Se calcula que sólo en la Vía Láctea hay más de 100.000 millones de estrellas, y muchas de ellas tienen varios planetas a su alrededor. Sabemos que los planetas con condiciones para albergar vida como la nuestra son muy raros, pero el Universo es tan imposiblemente vasto que parece inconcebible que la vida no se haya abierto camino en otra parte. La realidad, sin embargo, es testaruda, y nos recuerda que aún no hemos hallado ninguna prueba de vida inteligente.
La última hipótesis al respecto llega de la Universidad de Bath. El paleontólogo y biólogo evolutivo Nick Longrich escribe un interesantísimo artículo en The Conversation que responde a la Paradoja de Fermi desde la perspectiva de la evolución.
A menudo se señala a la evolución convergente como una justificación de que debe existir vida en otros planetas. Por evolución convergente se entiende el fenómeno por el que diferentes especies llegan a la misma solución evolutiva. Pensemos en cosas como las alas, las aletas o las mandíbulas. Si hay tantas especies de animales de todo tipo que han llegado a estas soluciones evolutivas es lógico pensar que en otro planeta la vida pueda llegar a las mismas conclusiones.
Longrich lo enfoca de otra manera. Explica que todos estos fenómenos de evolución convergente han tenido lugar en un único linaje evolutivo, el de los eumetazoos (Eumetazoa). Todos los animales, plantas y microorganismos que se te ocurran (incluyéndonos nosotros) pertenecen a esta vasta familia con una cosa en común: estamos formados por tejidos creados a partir de la especialización celular.

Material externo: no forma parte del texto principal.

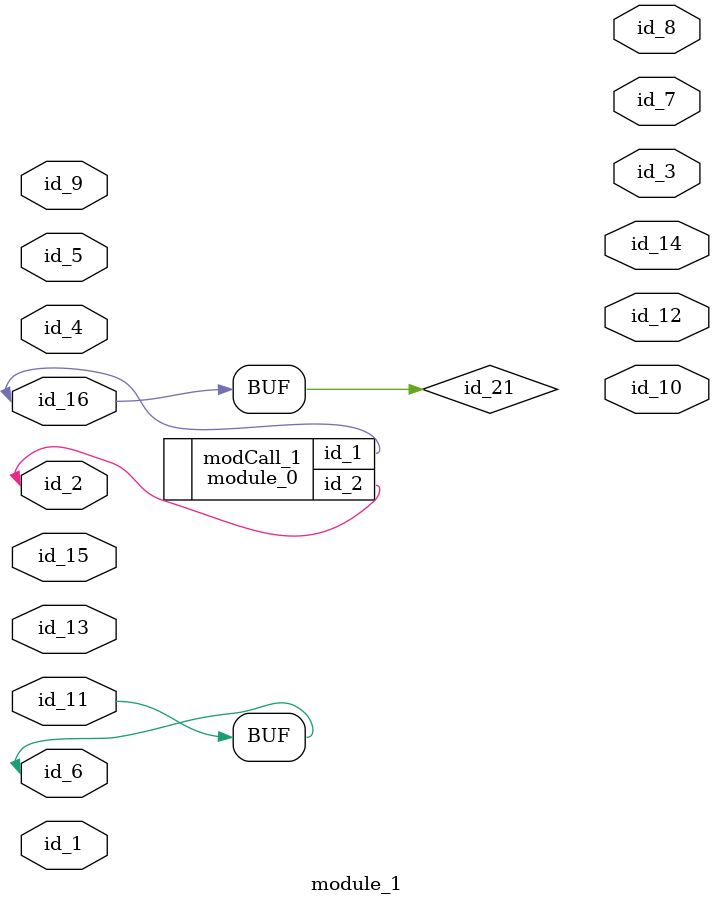
<source format=v>
module module_0 (
    id_1,
    id_2
);
  inout wire id_2;
  inout wire id_1;
  wire id_3, id_4;
endmodule
module module_1 (
    id_1,
    id_2,
    id_3,
    id_4,
    id_5,
    id_6,
    id_7,
    id_8,
    id_9,
    id_10,
    id_11,
    id_12,
    id_13,
    id_14,
    id_15,
    id_16
);
  input wire id_16;
  inout wire id_15;
  output wire id_14;
  inout wire id_13;
  output wire id_12;
  input wire id_11;
  output wire id_10;
  input wire id_9;
  output wire id_8;
  output wire id_7;
  inout wire id_6;
  input wire id_5;
  inout wire id_4;
  output wire id_3;
  inout wire id_2;
  inout wire id_1;
  wire id_17;
  assign id_6 = id_11;
  wire id_18, id_19, id_20, id_21 = id_16;
  module_0 modCall_1 (
      id_21,
      id_2
  );
  wire id_22;
endmodule

</source>
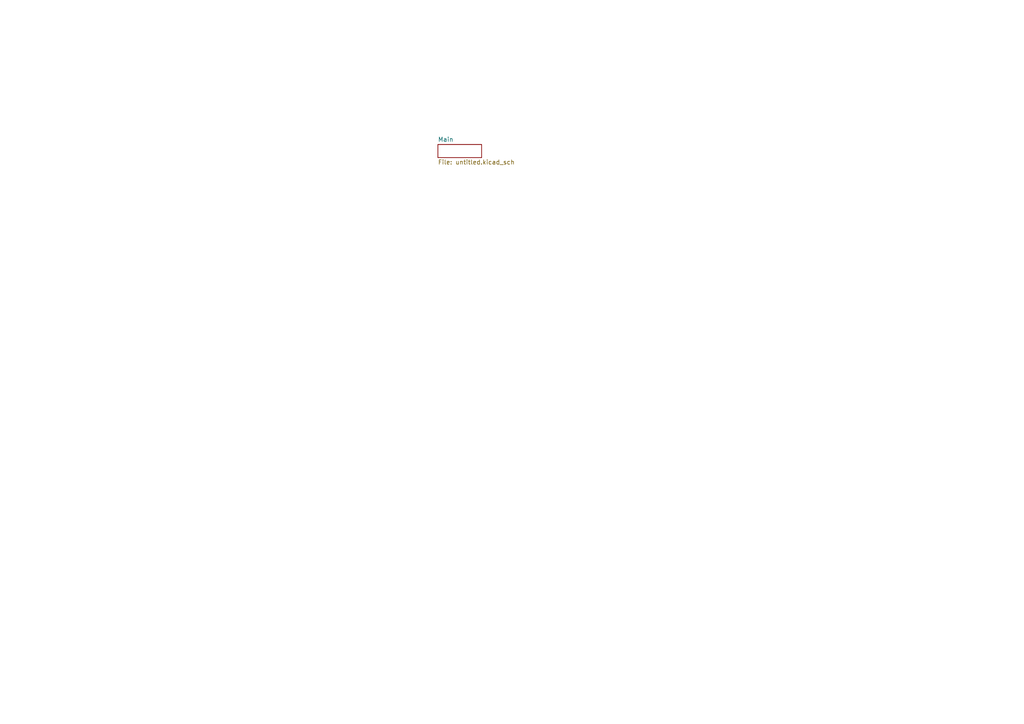
<source format=kicad_sch>
(kicad_sch
	(version 20231120)
	(generator "eeschema")
	(generator_version "8.0")
	(uuid "8fbc96cc-cf54-4fa5-83d4-0f95112702b8")
	(paper "A4")
	(title_block
		(title "Arduino_Basic_Shield_PWR")
		(rev "Rev 0.1")
	)
	(lib_symbols)
	(sheet
		(at 127 41.91)
		(size 12.7 3.81)
		(fields_autoplaced yes)
		(stroke
			(width 0.1524)
			(type solid)
		)
		(fill
			(color 0 0 0 0.0000)
		)
		(uuid "cf55f48b-8ccf-407f-b483-1430c88cf7ba")
		(property "Sheetname" "Main"
			(at 127 41.1984 0)
			(effects
				(font
					(size 1.27 1.27)
				)
				(justify left bottom)
			)
		)
		(property "Sheetfile" "untitled.kicad_sch"
			(at 127 46.3046 0)
			(effects
				(font
					(size 1.27 1.27)
				)
				(justify left top)
			)
		)
		(instances
			(project "Arduino_Basic_Shield"
				(path "/8fbc96cc-cf54-4fa5-83d4-0f95112702b8"
					(page "2")
				)
			)
		)
	)
	(sheet_instances
		(path "/"
			(page "1")
		)
	)
)

</source>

Todos los eumetazoos provienen de un único ancestro filogenético. En otras palabras, la vida como tal procede de un suceso único.
¿Qué posibilidades hay de que ese suceso único vuelva a pasar? Incluso aunque sabemos que la mayor parte de planetas son inhabitables, sigue habiendo demasiados como para que esa lotería no vuelva a tocar. La cosa se complica cuando comenzamos a hablar de vida inteligente, el meollo de la Paradoja de Fermi.
La aparición de la vida no es el único suceso improbable que tiene que ocurrir para que haya vida inteligente. La evolución de la vida en la Tierra está plagada de saltos evolutivos que tuvieron lugar solo una vez. La fotosíntesis, por ejemplo, solo sucedió una vez. La aparición de células complejas, la aparición de animales con esqueleto interno, la aparición del dimorfismo sexual y, por supuesto, la aparición de la inteligencia. Todos esas adaptaciones evolutivas son extremadamente raras hasta el punto de que son únicas. Lo que nuestra especie es hoy no es el resultado de que nos tocara la lotería una vez, sino muchas.
Para empeorar las cosas, el proceso dista mucho de ser rápido. La fotosíntesis tardó 1.500 millones de años en aparecer sobre la Tierra. Las células complejas necesitaron 2.700 millones de años, los animales complejos 4.000 millones de años… Las adaptaciones evolutivas críticas necesitan de un prolongado período de quietud del que puede que no disfruten todos los planetas. Al final, la aparición de vida inteligente es el resultado de una cadena de casualidades tan improbables que puede que no se haya repetido por mucho que nos guste creer lo contrario. Longrich termina su artículo comparando la evolución con el teorema del mono infinito. Se supone que un mono pulsando teclas al azar durante un tiempo infinito sería capaz de escribir el Quijote tarde o temprano. Puede ser, pero hay máquinas simulando este experimento desde hace años y ninguna ha conseguido ni acercarse a esa casualidad cósmica.